What I would not extrapolate from that figure is per-bettor profitability. A growing GGR base with growing operator competition doesn’t automatically mean better lines for bettors; it often means more aggressive promotional spend and slightly tighter operational pricing as books fight for share of a profitable pool.

See also: how to bet on ufc in california — handle growth.

The 2025 trajectory in the data so far

The 2025 numbers aren’t fully audited yet at the point I’m writing this, but the quarterly state-level revenue reports I’ve been tracking through the year tell a directionally consistent story. Q1 2025 was running ahead of Q1 2024 on MMA-specific handle in the states that report sport-level breakdowns, with some states showing twelve-to-fifteen-percent year-over-year growth on regular Fight Night cards and significantly higher spikes on the four numbered PPV cards in the quarter.

The pattern that’s clearest from the quarterly reports is the concentration of handle on numbered cards. UFC 300, UFC 314, the international fly-aways with championship main events — these pull two to four times the handle of a routine Fight Night card. That concentration was already true in 2023; it became more pronounced in 2024 and 2025 as the operators got better at running promotional pushes around the marquee cards, and as the broadcast integration got tighter.

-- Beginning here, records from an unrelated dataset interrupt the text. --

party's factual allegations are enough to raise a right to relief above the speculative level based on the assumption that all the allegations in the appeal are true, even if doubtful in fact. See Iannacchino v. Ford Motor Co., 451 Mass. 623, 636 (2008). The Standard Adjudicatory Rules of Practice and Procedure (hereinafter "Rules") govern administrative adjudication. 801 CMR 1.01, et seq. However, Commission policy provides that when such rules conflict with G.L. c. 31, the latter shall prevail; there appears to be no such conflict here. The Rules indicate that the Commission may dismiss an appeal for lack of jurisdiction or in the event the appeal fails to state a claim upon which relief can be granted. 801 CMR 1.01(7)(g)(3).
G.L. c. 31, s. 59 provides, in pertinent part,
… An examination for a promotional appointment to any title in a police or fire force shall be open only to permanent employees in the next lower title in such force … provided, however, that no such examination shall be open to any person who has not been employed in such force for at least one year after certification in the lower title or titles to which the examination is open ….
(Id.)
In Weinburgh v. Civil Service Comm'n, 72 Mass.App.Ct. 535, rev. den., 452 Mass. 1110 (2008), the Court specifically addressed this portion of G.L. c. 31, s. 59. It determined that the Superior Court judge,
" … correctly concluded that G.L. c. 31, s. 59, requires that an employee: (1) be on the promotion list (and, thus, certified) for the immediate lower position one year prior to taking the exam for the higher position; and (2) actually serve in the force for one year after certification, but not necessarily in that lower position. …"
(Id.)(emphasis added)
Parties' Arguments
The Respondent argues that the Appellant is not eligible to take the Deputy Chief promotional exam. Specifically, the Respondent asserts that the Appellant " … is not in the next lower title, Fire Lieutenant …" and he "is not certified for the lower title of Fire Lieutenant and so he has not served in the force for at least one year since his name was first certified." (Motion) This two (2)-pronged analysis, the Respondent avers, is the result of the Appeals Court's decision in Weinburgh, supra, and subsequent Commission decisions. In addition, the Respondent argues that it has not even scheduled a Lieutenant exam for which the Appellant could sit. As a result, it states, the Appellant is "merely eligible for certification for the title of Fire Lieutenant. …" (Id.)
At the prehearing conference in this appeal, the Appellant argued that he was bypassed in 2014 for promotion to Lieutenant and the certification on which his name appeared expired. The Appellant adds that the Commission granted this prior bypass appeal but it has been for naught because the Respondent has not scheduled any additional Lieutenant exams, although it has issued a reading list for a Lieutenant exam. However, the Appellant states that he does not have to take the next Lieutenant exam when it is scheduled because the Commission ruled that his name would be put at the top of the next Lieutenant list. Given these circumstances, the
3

What I haven’t seen in the 2025 data so far is the broad-based per-state growth that would suggest new bettors are entering the market in significant numbers. The growth pattern looks like deepening per-bettor volume in the existing regulated states, with the per-card concentration intensifying around the four-to-six biggest cards of the year. That’s a useful insight for anyone trying to size their own bankroll relative to the market — the depth on a UFC 300-scale card is materially deeper than on a typical Saturday, and lines move differently as a result.

What I’d watch in 2026

Three signals matter for 2026, and they’re the ones I’d track if you’re trying to anticipate where the segment goes from here. First, whether any of California’s repeated legislative attempts to legalise sports betting produce a workable framework — I’ve covered the structural reasons that’s been slow to happen in the work on PPV cycles and betting volume, but the short version is that without California the US regulated handle base loses its biggest potential expansion. Second, whether prediction-market platforms continue to capture event-contract volume on UFC fights at the rate they did in 2025; that flow is partially substituting for traditional sportsbook handle in non-regulated states and may distort the year-over-year growth rates in either direction depending on how the AGA and state regulators classify it.

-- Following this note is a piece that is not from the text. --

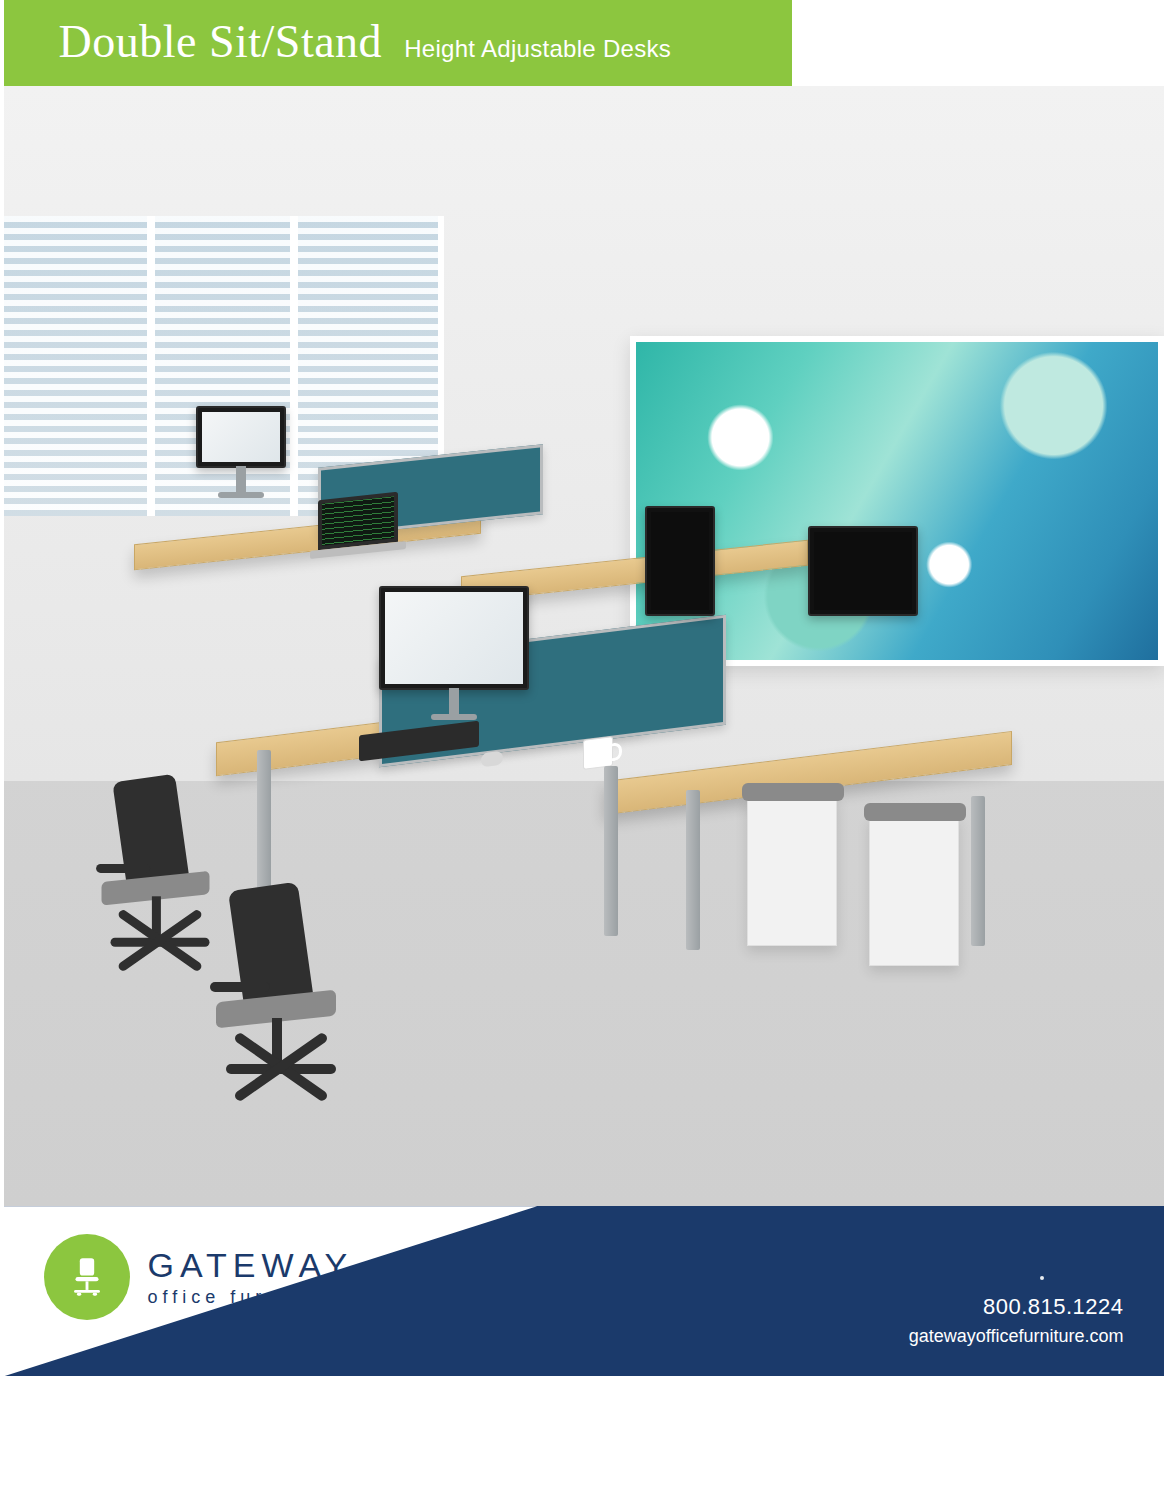Double Sit/Stand Height Adjustable Desks
GATEWAY office furniture
800.815.1224
gatewayofficefurniture.com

Third, the per-card handle concentration. If the marquee-card share of annual handle continues to grow, operators will price the regular Fight Night markets less aggressively because the volume just isn’t there to justify the operational cost — which would create asymmetric value opportunities for the bettors who treat Fight Night cards as their primary playing field. That’s a structural read, not a tactical one, but it’s the kind of structural shift that ends up dictating where the sharp money actually finds value.

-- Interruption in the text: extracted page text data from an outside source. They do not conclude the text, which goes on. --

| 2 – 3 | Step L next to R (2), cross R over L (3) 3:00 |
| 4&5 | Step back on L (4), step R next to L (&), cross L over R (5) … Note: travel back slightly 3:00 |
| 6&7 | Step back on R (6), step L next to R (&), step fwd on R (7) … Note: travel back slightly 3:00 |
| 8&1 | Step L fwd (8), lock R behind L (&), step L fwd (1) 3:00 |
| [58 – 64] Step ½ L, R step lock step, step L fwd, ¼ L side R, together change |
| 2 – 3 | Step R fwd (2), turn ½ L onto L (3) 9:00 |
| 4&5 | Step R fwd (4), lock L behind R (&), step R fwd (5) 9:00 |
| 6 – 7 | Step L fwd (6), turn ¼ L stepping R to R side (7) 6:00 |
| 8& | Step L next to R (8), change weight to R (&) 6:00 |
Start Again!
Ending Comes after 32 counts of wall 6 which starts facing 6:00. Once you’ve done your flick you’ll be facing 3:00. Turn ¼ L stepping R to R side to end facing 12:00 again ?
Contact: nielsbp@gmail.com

Does the $10.3B MMA handle include unregulated offshore action?
No. The $10.3 billion figure measures regulated-state handle only, captured through state-licensed sportsbook reporting. Offshore wagering by US residents — including crypto-based platforms and unlicensed offshore books — sits outside that measurement and is not included in the headline number.
Why does UFC"s GGR grow faster than the broader MMA handle?
UFC captures roughly seventy percent of regulated-state MMA betting handle within the sport, and the property has growing per-bettor revenue intensity from PPV cycles and tighter broadcast integration. Smaller MMA promotions don"t have the same data infrastructure for method-of-victory market depth, so the GGR concentration around UFC compounds faster than the overall segment expands.